▶ Ações a realizar:
1. Reproduza do trecho sobre Lost tudo o que vai de "Aos poucos, a" até "seus respectivos destinos.", sem alterar nenhum caractere.
2. No trecho sobre Lost, quem provocou a explosão da qual Charlie protegeu Desmond?
3. Retome o trecho sobre Lost a partir do ponto em que ele termina, dando continuidade ao texto.

▶ Trecho:
* * * * * * * * *

"Por que você está fazendo isso?" (Sun)
"Porque nós temos que ir para casa" (Jin)
"Não existe lugar para mim lá fora. Aqui é minha casa agora" (Danielle Rousseau)
"Você tem trabalho a fazer" (Walt)
"Jack... Você não deveria fazer isso" (Locke)
"Nós não éramos para sair de lá. Nós temos que voltar, Kate" (Jack)

Chega de se esconder, chega de se mudar, chega de viver com medo. O discurso de Jack foi uma verdade pronunciada o tempo todo, ilustrando os pensamentos, atitudes, as novas certezas e dúvidas de "Lost" que chegaram com esse estupendo fim de temporada, em que os heróis foram de peito aberto às balas em busca do objetivo maior.
É o marco de um novo tempo na ilha. Se você duvida, basta lembrar do fim da segunda temporada e do começo desta. Naquela época, o medo e os Outros dominavam. Uns sobreviventes perdiam a fé; outros, a liberdade. Faltava chão, e sobravam desconhecimento e temor.
Aos poucos, a terceira temporada foi consolidando junto aos sobreviventes a idéia de que sim, talvez fosse possível não se entregar a um futuro na ilha e voltar a crer em uma saída daquele local, mas não sem antes haver certos encontros - e os primeiros tinham que ser o dos sobreviventes com seus respectivos destinos.
Sim, eles começaram a recuperar a visão e o prumo quando aos poucos eles começaram a encarar e abraçar seus respectivos destinos - e sim, os que ainda duvidavam enfim perceberam que estes destinos existem e vivem não apenas nas visões de Desmond como se confirmam em cada pessoa naquela ilha.

Charlie aceitou o seu ao entender que sua morte serviria a um bem maior. A tranquilidade com que encarou Bonnie, Greta e Bakunin foi a prova de que a coragem e a fé no objetivo que tinha a cumprir não podiam ser abaladas de jeito nenhum. Combustíveis essenciais para que cumprisse com perfeição o tal destino, que ainda lhe proporcionou um agradecimento irônico a Desmond: o roqueiro não só passou uma informação vital ao Brotha na palma de sua mão como pôde protegê-lo da explosão provocada pelo ucraniano. E assim, Desmond, que por várias vezes salvou Charlie, acabou sendo salvo por ele também - e, quem sabe, novamente mais tarde, por sua amada, graças também ao bravo baixista.

* * * * * * * * *

▶ Extrato de dados:
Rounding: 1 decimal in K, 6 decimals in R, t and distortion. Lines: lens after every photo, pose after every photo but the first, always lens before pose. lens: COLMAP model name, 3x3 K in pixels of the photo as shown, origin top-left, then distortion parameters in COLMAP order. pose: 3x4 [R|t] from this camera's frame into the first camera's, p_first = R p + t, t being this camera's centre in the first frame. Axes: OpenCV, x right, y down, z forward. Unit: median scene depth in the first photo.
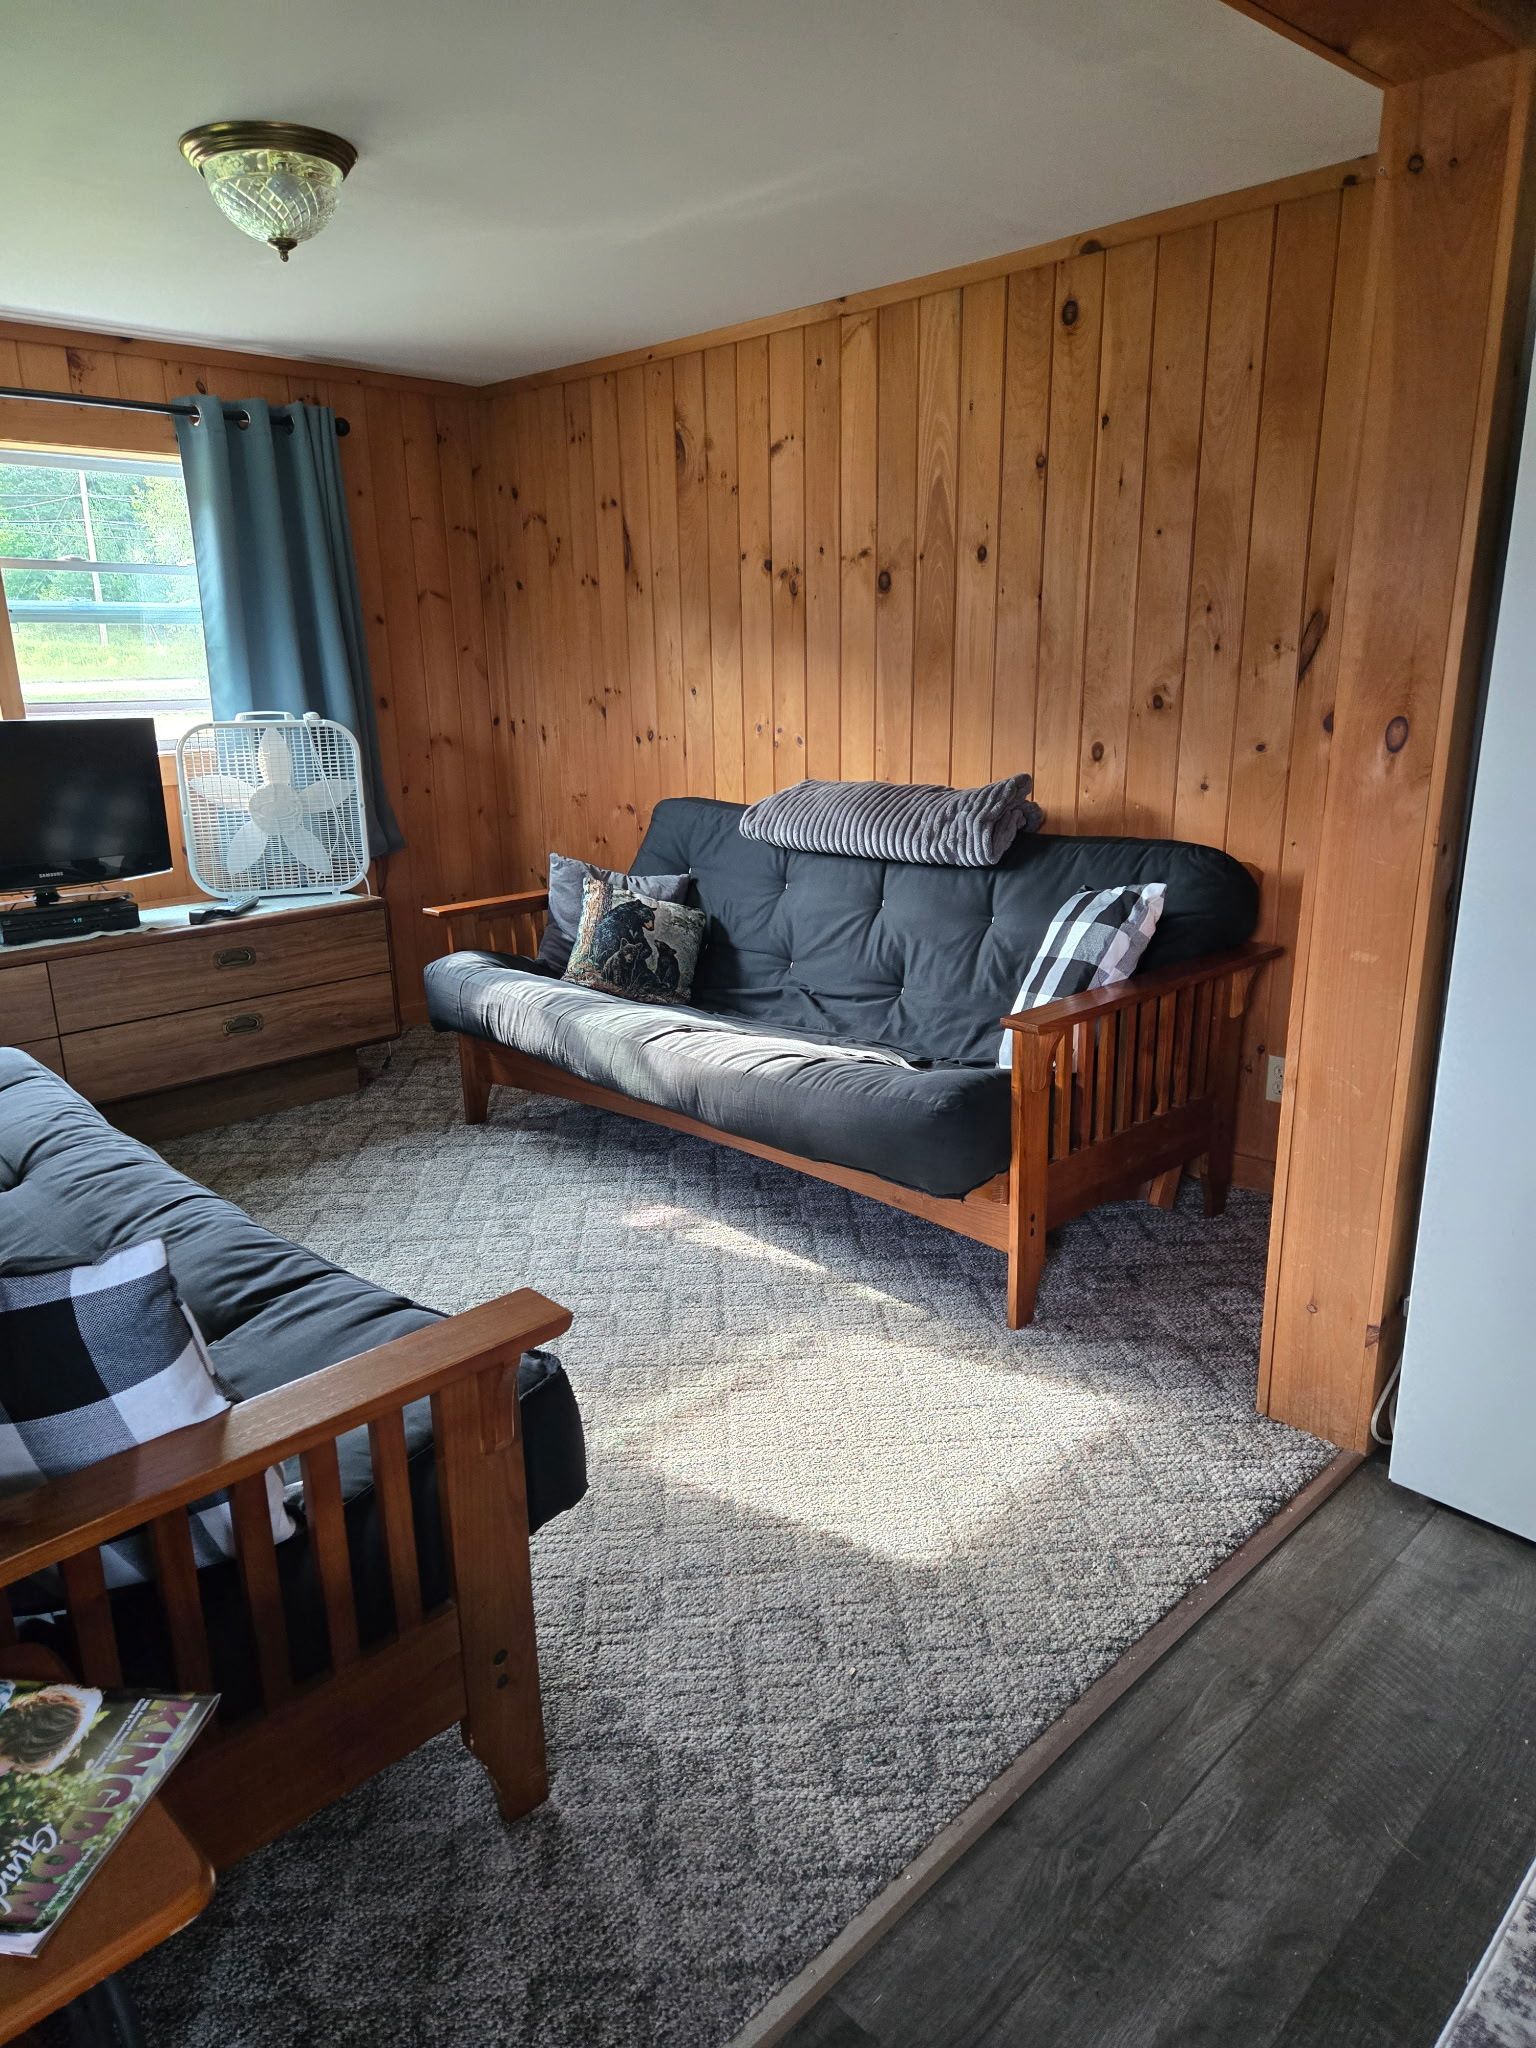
lens RADIAL K [[1376.9, 0, 759.1], [0, 1376.9, 1024.6], [0, 0, 1]] dist [0.069954, -0.058132]
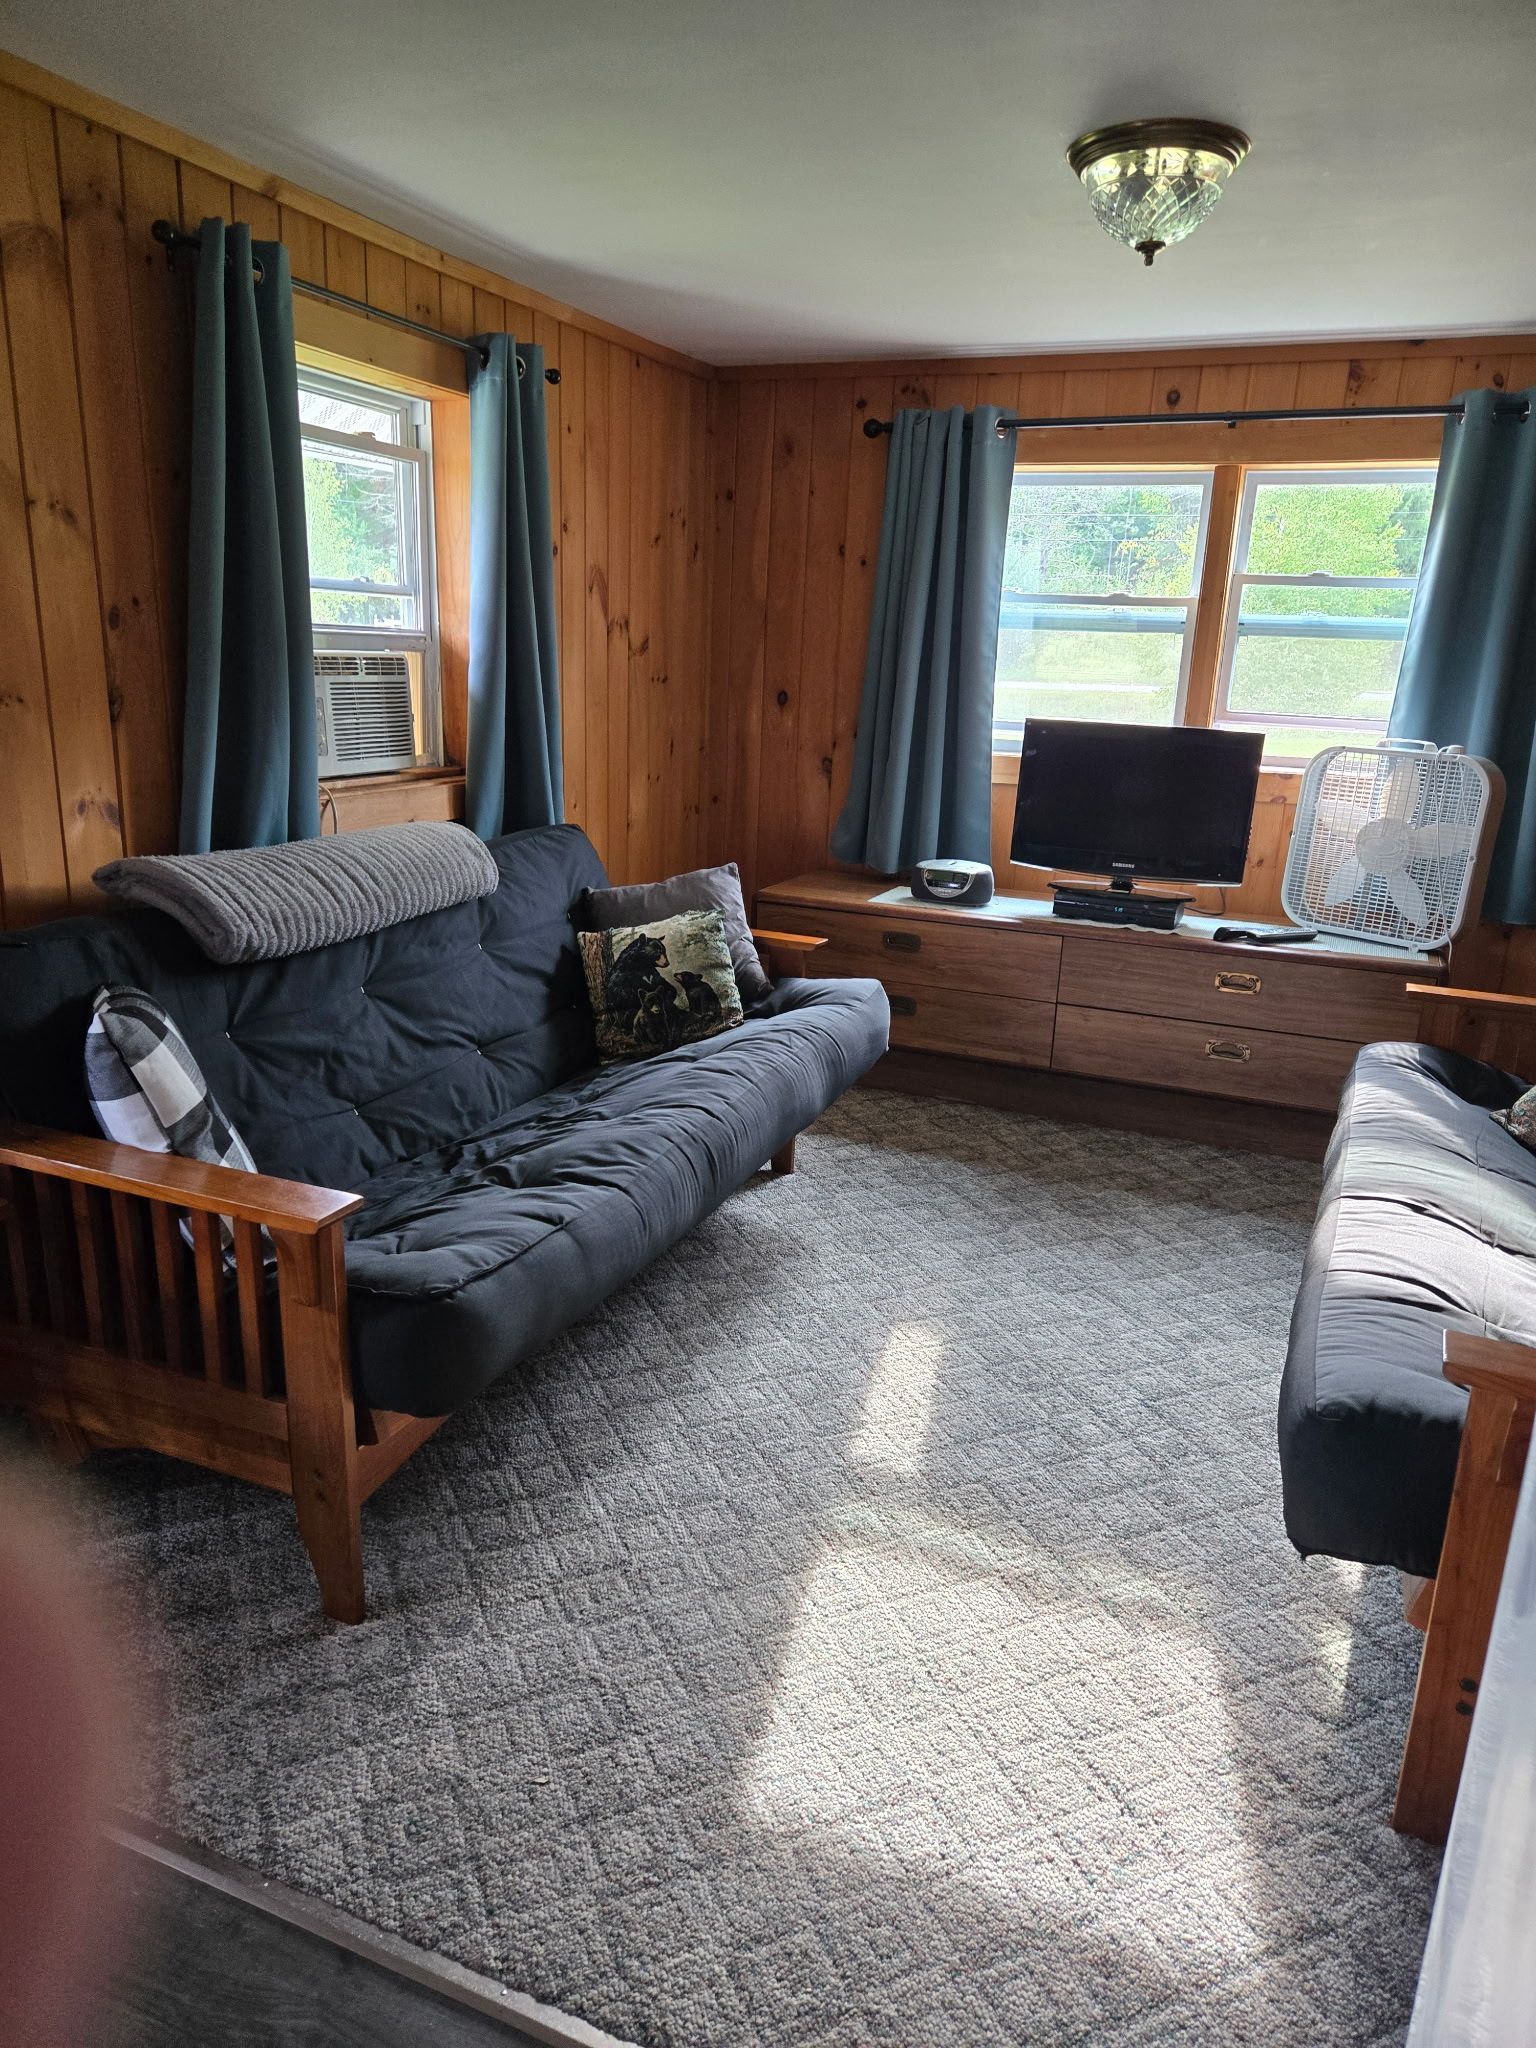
lens RADIAL K [[1376.9, 0, 762.3], [0, 1376.9, 1028.4], [0, 0, 1]] dist [0.069954, -0.058132]
pose [[0.372823, 0.287399, -0.882273, 0.550538], [-0.291184, 0.939032, 0.182843, -0.148765], [0.881031, 0.188736, 0.433778, 0.440060]]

* * * * * * * * *

▶ Saídas por tarefa:
1.
Aos poucos, a terceira temporada foi consolidando junto aos sobreviventes a idéia de que sim, talvez fosse possível não se entregar a um futuro na ilha e voltar a crer em uma saída daquele local, mas não sem antes haver certos encontros - e os primeiros tinham que ser o dos sobreviventes com seus respectivos destinos.

2. O ucraniano.

3.
Hurley também entendeu que podia e devia ajudar. Mas como? Ele não foi ao mar com Charlie e Desmond, não seguiu ao lado de Sawyer e Juliet. Mais um belo simbolismo: foi buscar na Kombi que usou de instrumento para manifestar sua esperança para resgatar Jin, Sayid, Bernard - e, por que não dizer, o golpista e a ex-Outra também. "Eu os salvei", disse orgulhoso a Jack no rádio. Hurley é mais um que não fugiu.
Aliás, pausa necessária para uma pergunta: se há um tempo nos fosse dito que Charlie e Hurley seriam heróis dos sobreviventes no fim de temporada, será que acreditaríamos? Talvez não. Que fique a lição: em "Lost", para vencer, acima de tudo, é preciso querer.
Os heróis de "Lost" sequer precisam ter idade. O Locke dilacerado do fim da segunda temporada se repetia na terceira quando Walt surge com o objetivo de fazê-lo crer que seu "walkabout" ainda não havia acabado. Walt retornou para restaurar a fé de Locke.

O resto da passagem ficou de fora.